=== Begin Enclosure ===

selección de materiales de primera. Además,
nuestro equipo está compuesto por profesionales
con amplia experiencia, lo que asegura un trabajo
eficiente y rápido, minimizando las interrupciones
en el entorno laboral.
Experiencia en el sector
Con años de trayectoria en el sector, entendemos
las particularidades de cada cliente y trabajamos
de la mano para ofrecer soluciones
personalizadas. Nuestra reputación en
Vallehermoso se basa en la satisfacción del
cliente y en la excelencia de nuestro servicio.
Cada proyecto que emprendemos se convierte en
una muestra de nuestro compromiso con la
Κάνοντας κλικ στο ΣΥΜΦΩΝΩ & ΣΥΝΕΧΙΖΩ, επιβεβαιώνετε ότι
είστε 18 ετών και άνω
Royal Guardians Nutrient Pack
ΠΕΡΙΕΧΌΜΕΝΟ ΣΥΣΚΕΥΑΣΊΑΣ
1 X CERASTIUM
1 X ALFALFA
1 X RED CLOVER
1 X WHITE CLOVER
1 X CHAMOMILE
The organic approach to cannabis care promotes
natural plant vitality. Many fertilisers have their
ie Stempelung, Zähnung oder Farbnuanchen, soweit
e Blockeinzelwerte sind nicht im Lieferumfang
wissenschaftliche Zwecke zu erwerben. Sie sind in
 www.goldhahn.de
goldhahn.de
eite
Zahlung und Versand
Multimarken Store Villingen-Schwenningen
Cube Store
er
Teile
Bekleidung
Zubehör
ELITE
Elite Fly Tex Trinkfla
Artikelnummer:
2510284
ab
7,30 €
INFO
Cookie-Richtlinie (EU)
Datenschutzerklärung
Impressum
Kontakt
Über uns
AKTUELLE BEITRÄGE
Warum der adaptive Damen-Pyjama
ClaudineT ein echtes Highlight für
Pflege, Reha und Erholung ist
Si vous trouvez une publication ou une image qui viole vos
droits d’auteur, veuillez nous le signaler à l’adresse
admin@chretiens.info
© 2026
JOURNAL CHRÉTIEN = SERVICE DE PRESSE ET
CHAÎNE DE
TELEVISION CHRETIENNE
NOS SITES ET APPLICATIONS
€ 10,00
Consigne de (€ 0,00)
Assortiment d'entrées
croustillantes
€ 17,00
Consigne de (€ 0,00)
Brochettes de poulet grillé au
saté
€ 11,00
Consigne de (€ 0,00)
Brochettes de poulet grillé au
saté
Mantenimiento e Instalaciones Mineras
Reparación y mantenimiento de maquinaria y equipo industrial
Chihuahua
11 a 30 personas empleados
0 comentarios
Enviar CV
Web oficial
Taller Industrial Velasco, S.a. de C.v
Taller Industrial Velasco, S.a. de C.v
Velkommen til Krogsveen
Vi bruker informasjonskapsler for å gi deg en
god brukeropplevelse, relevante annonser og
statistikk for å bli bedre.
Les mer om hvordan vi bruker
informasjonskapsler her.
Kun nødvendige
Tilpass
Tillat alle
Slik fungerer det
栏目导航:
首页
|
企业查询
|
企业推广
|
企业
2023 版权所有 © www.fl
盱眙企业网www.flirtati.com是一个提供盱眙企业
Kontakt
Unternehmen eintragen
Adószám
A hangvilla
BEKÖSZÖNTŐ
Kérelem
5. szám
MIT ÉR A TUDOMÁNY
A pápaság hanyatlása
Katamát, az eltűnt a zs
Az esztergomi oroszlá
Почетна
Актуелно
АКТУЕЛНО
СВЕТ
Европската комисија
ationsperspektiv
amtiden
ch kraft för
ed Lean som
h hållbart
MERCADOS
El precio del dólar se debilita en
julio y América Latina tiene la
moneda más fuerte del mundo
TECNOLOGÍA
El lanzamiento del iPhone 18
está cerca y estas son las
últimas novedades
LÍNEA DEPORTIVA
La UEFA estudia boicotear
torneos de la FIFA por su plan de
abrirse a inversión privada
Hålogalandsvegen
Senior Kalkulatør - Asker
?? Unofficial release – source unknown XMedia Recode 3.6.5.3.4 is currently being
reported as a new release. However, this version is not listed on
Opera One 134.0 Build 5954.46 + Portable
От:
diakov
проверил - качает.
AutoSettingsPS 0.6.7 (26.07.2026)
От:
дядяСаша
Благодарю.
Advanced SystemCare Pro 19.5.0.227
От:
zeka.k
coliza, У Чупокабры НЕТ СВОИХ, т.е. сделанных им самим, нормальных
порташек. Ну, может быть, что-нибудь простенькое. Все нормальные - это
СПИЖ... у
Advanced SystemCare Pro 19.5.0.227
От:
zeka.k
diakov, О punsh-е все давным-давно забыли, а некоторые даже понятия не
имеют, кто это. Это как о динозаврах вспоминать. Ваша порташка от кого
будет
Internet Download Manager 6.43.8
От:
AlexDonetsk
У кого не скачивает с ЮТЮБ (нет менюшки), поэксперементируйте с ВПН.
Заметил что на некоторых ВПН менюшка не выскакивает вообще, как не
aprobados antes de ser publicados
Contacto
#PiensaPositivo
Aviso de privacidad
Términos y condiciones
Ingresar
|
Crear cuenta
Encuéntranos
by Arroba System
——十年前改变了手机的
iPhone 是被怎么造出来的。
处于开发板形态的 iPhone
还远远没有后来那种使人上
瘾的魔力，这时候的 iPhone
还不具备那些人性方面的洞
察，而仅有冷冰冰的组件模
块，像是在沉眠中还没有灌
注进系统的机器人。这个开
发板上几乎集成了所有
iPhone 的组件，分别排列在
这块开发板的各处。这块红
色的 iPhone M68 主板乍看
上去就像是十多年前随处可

=== End Enclosure ===

TO-DO ITEM:
Going down from the first line of the entries above, restate each line word for word until the line holding "Cookie-Richtlinie (EU)" is done.

RESPONSE TO THIS EXERCISE:
selección de materiales de primera. Además,
nuestro equipo está compuesto por profesionales
con amplia experiencia, lo que asegura un trabajo
eficiente y rápido, minimizando las interrupciones
en el entorno laboral.
Experiencia en el sector
Con años de trayectoria en el sector, entendemos
las particularidades de cada cliente y trabajamos
de la mano para ofrecer soluciones
personalizadas. Nuestra reputación en
Vallehermoso se basa en la satisfacción del
cliente y en la excelencia de nuestro servicio.
Cada proyecto que emprendemos se convierte en
una muestra de nuestro compromiso con la
Κάνοντας κλικ στο ΣΥΜΦΩΝΩ & ΣΥΝΕΧΙΖΩ, επιβεβαιώνετε ότι
είστε 18 ετών και άνω
Royal Guardians Nutrient Pack
ΠΕΡΙΕΧΌΜΕΝΟ ΣΥΣΚΕΥΑΣΊΑΣ
1 X CERASTIUM
1 X ALFALFA
1 X RED CLOVER
1 X WHITE CLOVER
1 X CHAMOMILE
The organic approach to cannabis care promotes
natural plant vitality. Many fertilisers have their
ie Stempelung, Zähnung oder Farbnuanchen, soweit
e Blockeinzelwerte sind nicht im Lieferumfang
wissenschaftliche Zwecke zu erwerben. Sie sind in
 www.goldhahn.de
goldhahn.de
eite
Zahlung und Versand
Multimarken Store Villingen-Schwenningen
Cube Store
er
Teile
Bekleidung
Zubehör
ELITE
Elite Fly Tex Trinkfla
Artikelnummer:
2510284
ab
7,30 €
INFO
Cookie-Richtlinie (EU)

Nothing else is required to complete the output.